Vincent Lambert : qui sommes-nous pour juger ?

perfusion

 

L’affaire n’est pas simple. Vincent Lambert est, depuis plus de 10 ans, en « état végétatif chronique ». Il n’est clairement pas en fin de vie. Et pourtant, dans quelques jours, une semaine tout au plus, il sera parti.
Plus de 10 ans maintenant que son « cas » divise le pays. Allumant des feux entre partisans et adversaires de l’arrêt de l’hydratation. Entre partisans et adversaires d’une mort programmée.
D’un côté, on a les larmes d’une épouse qui, avec toute l’abnégation de l’amour, réclame, face à cette petite mort -celle de la conscience minimale- la fin. Elle sait que plus jamais, il ne lui dira « je t’aime ».
De l’autre côté, on a les larmes d’une mère qui, avec toute l’abnégation de l’amour, réclame la vie pour son fils, quand bien même cet état végétatif semble définitif. Et que plus jamais, il ne lui dira « je t’aime »
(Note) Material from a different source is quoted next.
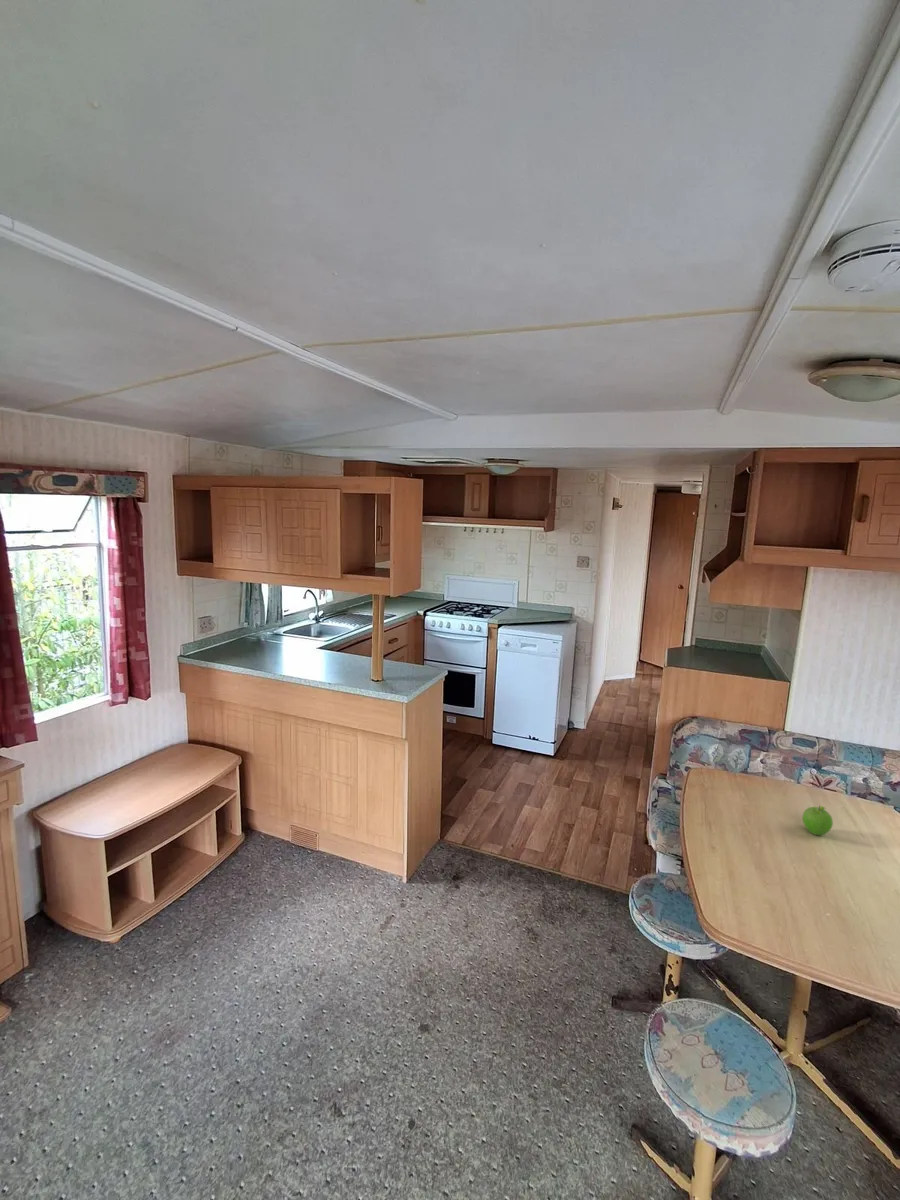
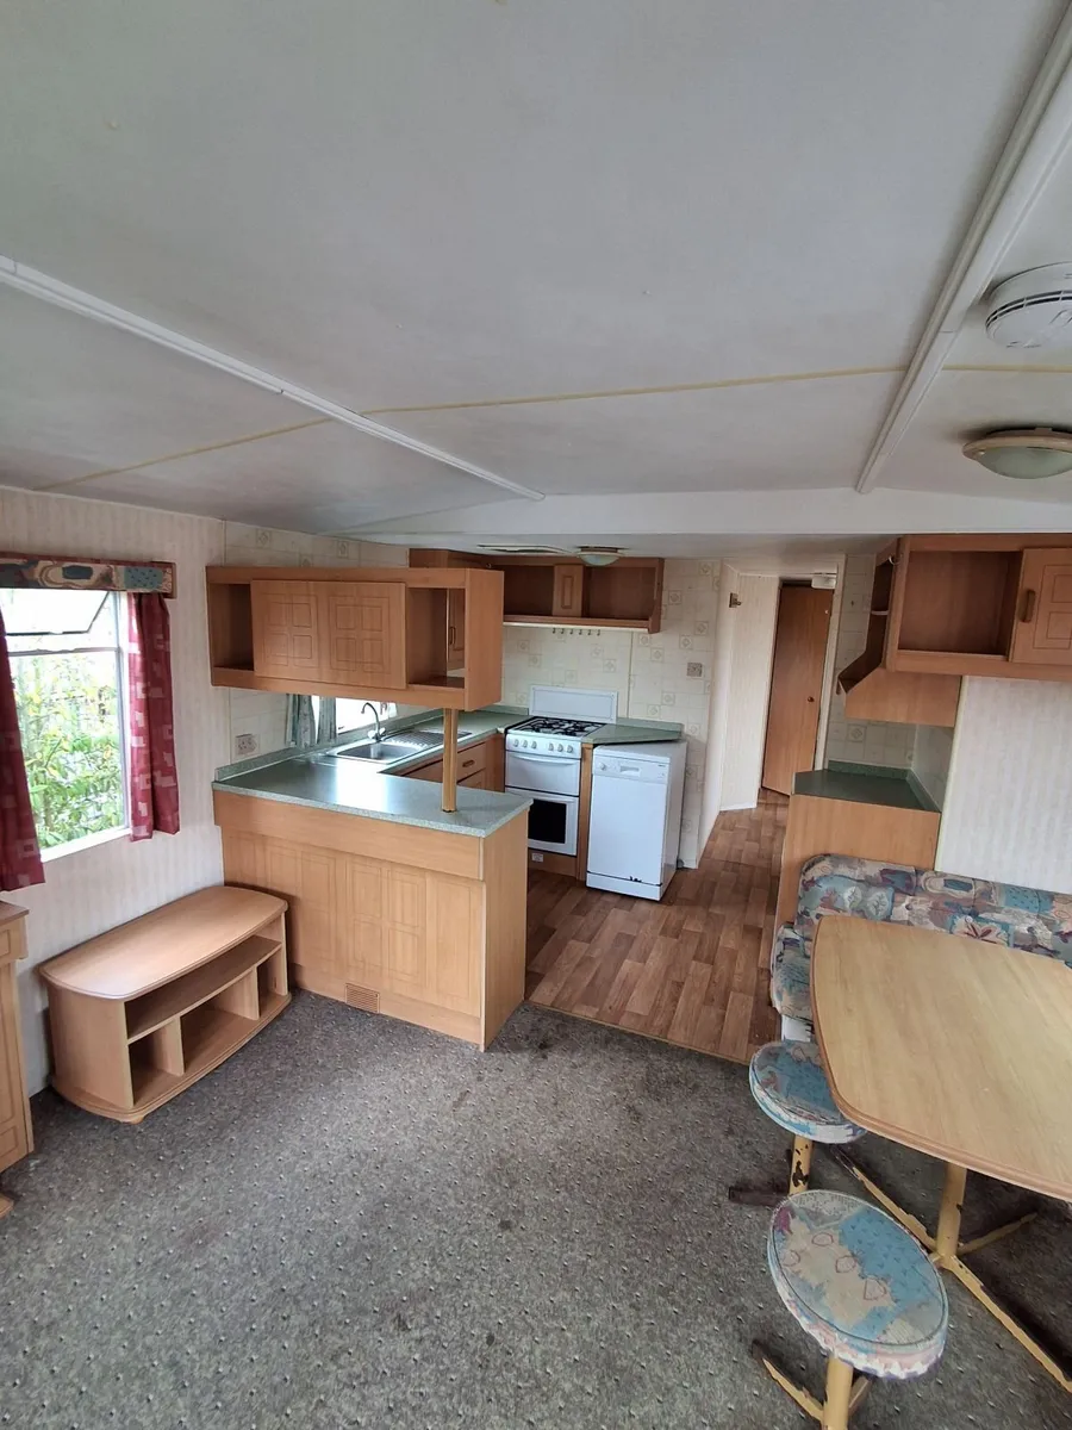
- fruit [802,804,834,836]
Et puis il y a les autres, tous les autres, qui pérorent, tonnent, donnent leur avis (forcément éclairé), se battent au nom de leur foi en l’Homme ou de leur foi en Dieu, interpellent, tentent de grappiller quelques voix… Et on entend les mots « assassinat », « meurtre », « régression de civilisation », « euthanasie ». Et on entend aussi le mot de « droit », en oubliant les devoirs, les mots de « libre choix »…
Bref, le pathétique de l’âme humaine, souvent.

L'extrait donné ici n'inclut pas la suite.